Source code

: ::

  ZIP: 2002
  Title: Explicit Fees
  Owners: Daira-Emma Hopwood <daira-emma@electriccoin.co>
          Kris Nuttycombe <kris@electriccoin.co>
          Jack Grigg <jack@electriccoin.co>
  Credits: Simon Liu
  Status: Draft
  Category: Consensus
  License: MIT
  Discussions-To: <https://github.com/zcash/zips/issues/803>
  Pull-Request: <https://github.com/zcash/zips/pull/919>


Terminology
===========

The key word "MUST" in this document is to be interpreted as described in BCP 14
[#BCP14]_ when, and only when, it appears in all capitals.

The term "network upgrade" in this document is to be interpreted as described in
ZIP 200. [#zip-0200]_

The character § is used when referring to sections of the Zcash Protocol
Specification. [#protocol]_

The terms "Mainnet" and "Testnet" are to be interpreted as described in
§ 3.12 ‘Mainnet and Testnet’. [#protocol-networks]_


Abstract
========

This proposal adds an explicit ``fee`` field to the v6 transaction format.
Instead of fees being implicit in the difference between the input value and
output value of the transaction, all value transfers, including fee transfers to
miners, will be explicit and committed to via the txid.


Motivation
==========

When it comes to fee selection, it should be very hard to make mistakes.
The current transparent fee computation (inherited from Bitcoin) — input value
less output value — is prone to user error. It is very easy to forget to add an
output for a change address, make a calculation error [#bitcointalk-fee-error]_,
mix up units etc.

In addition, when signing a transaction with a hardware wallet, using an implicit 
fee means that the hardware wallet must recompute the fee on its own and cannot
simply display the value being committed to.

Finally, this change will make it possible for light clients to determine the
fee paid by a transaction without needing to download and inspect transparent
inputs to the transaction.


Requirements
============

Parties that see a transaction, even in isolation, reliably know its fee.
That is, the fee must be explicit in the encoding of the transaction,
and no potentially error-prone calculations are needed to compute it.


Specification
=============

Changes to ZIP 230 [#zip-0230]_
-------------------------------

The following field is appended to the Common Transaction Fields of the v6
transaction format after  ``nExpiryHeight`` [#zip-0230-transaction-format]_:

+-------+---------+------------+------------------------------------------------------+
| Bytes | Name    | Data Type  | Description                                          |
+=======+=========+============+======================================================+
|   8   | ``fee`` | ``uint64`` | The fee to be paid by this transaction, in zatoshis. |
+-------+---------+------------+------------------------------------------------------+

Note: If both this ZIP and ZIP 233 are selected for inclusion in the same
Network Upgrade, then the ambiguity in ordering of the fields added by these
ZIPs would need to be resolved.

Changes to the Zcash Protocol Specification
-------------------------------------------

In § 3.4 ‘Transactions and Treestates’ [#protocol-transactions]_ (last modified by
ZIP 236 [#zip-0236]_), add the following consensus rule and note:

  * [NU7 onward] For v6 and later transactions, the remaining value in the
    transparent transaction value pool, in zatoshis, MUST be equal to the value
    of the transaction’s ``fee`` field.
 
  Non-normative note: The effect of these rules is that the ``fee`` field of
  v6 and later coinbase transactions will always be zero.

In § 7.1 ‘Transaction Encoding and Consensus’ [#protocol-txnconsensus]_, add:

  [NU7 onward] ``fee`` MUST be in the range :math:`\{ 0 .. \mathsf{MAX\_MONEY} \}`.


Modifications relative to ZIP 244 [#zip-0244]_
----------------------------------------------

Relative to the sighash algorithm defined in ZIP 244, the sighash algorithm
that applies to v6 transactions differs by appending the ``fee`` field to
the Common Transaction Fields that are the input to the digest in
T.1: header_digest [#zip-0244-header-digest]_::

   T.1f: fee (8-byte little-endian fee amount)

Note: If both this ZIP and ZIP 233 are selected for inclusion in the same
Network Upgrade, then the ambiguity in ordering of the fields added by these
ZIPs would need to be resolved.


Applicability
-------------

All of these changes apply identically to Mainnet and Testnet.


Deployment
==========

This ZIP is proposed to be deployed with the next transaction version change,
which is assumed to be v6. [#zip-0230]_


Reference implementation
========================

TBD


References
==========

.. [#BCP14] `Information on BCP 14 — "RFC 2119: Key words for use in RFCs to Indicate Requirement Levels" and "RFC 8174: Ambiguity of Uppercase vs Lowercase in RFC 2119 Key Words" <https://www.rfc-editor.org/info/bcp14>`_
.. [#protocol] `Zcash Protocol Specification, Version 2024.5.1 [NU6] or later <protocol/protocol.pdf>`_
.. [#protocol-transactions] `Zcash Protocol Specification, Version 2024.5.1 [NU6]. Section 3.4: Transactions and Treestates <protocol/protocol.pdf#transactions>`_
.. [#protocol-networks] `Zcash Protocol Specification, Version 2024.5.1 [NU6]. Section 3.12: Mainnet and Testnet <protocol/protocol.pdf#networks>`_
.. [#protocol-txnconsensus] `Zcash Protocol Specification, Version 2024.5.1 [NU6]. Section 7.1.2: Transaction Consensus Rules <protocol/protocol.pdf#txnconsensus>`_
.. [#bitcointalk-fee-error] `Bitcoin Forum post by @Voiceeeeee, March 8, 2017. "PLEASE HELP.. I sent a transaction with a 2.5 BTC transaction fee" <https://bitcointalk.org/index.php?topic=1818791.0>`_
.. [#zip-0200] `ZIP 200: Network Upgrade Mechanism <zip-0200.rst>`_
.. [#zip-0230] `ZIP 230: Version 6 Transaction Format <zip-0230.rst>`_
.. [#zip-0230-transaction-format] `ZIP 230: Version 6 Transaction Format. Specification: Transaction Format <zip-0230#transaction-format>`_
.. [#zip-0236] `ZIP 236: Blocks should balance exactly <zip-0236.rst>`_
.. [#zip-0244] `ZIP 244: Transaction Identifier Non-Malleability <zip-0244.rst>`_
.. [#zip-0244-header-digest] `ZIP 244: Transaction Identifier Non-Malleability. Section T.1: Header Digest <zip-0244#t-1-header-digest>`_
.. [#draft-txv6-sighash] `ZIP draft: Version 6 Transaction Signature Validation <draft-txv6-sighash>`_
|---|
What is being asked -
Each line that contains the string "interpreted" should be copied from the data above.

Solved problem -
The key word "MUST" in this document is to be interpreted as described in BCP 14
The term "network upgrade" in this document is to be interpreted as described in
The terms "Mainnet" and "Testnet" are to be interpreted as described in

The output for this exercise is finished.